* **Required work**:
Among the entries below, find the lines with "octubre" and copy them.

Saved data entries
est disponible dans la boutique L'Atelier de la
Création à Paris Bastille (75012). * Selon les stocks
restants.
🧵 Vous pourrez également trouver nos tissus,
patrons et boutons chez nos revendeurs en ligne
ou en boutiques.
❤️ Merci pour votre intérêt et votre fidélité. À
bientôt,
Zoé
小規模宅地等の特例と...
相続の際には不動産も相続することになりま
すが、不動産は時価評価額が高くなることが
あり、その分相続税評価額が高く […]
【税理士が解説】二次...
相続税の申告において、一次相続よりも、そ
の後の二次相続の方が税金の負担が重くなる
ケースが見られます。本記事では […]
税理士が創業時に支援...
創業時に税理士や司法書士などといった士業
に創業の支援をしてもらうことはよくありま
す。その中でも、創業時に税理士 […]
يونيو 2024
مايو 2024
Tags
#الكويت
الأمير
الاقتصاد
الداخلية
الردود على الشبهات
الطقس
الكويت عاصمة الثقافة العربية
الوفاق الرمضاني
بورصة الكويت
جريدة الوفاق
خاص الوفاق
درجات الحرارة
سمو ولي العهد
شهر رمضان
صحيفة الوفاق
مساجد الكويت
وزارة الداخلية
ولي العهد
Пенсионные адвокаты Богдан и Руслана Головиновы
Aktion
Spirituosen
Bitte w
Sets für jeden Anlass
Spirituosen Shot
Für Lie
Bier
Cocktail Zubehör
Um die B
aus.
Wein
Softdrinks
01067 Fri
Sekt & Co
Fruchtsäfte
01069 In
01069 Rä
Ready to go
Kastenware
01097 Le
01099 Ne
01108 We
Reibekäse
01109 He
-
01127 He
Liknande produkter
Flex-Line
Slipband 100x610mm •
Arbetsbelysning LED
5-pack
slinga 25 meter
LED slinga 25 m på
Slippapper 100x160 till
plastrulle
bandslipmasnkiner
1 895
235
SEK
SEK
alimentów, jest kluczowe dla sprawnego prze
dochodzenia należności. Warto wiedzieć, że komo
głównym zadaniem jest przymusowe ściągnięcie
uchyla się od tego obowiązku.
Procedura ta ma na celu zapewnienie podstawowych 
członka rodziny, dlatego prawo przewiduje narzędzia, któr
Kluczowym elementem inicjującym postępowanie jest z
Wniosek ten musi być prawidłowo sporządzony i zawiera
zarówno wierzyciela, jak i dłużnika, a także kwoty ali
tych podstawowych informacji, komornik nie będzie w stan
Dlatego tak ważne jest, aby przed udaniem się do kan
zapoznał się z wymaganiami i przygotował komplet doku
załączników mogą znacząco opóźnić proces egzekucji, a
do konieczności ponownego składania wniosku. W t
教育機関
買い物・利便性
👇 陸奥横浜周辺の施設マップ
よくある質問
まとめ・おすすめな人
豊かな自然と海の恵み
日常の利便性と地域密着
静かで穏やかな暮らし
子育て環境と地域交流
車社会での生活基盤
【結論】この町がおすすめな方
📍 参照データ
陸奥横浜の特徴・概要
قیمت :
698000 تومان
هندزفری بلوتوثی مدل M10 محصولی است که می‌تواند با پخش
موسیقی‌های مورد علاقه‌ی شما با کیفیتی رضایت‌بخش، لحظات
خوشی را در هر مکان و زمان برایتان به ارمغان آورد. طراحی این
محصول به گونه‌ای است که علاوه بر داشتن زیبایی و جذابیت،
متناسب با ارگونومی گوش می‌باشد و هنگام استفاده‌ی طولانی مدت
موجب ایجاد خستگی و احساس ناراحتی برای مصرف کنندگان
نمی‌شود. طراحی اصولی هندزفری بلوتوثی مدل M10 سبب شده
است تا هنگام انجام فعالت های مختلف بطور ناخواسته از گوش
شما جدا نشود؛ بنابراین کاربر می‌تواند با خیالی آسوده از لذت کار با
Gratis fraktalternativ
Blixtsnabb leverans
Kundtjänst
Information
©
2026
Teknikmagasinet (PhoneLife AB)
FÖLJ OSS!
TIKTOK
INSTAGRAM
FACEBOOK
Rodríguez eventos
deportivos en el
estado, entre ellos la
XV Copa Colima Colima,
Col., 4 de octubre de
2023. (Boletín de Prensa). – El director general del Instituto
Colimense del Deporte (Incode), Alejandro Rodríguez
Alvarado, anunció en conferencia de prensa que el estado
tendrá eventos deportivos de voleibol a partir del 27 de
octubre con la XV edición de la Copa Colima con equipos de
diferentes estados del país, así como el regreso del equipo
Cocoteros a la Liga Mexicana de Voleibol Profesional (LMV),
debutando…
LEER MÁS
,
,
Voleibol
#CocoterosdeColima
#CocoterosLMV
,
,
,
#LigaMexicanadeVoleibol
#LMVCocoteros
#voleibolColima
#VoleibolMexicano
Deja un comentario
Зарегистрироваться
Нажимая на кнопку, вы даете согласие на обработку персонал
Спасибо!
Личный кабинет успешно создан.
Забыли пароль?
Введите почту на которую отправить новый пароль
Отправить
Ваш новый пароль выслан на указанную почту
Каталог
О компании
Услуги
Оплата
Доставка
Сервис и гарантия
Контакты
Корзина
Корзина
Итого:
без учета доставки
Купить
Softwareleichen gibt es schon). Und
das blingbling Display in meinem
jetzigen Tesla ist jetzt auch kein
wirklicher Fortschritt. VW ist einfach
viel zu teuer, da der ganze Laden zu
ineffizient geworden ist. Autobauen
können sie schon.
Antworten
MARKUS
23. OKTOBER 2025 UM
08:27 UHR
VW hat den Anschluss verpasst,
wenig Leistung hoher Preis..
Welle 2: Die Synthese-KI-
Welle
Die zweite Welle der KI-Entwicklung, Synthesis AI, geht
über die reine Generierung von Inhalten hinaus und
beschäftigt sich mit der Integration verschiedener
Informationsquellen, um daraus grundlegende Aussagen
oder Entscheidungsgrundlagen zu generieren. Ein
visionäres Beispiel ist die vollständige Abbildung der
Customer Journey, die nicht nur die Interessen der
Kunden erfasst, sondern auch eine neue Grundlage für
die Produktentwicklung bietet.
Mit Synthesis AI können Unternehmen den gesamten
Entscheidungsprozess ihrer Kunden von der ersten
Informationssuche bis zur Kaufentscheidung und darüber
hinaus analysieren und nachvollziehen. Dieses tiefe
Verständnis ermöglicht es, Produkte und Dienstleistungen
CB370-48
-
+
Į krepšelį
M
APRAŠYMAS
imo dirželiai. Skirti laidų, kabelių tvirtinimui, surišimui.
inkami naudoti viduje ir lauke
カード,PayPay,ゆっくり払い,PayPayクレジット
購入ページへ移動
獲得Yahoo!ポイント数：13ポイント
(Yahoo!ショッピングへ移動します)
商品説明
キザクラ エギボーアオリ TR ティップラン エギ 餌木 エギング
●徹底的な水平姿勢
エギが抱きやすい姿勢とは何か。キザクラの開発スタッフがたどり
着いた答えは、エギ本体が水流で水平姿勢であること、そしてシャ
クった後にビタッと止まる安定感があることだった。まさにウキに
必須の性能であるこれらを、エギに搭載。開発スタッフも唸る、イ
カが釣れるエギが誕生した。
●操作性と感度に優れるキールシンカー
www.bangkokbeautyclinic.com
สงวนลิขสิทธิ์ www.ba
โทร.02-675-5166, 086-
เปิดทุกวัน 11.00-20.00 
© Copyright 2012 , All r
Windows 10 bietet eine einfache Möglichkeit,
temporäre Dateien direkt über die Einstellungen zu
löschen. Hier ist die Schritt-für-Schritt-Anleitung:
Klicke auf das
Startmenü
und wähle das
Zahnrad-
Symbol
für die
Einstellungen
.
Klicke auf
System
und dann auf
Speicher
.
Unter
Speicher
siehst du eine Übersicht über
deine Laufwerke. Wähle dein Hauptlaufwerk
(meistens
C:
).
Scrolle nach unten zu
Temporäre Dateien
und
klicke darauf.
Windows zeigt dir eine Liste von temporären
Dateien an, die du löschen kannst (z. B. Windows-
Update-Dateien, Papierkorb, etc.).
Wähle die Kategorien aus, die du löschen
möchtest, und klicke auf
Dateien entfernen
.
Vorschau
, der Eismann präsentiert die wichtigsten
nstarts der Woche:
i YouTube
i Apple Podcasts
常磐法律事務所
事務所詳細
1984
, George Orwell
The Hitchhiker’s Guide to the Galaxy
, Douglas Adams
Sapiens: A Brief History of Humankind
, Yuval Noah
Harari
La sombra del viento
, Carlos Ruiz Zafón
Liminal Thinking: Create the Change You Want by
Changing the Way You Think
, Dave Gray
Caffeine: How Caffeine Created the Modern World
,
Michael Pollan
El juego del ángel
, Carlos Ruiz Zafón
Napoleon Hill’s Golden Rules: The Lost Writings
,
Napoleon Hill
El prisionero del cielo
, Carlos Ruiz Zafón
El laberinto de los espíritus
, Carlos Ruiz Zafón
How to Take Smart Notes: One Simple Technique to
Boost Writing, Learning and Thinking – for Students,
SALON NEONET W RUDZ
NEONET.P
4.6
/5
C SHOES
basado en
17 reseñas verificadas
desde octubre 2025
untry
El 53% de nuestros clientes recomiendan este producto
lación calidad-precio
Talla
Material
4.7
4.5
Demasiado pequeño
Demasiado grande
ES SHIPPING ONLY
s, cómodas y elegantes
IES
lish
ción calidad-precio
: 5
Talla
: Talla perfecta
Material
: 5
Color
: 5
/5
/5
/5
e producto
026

* **Your solution**:
Col., 4 de octubre de
octubre con la XV edición de la Copa Colima con equipos de
desde octubre 2025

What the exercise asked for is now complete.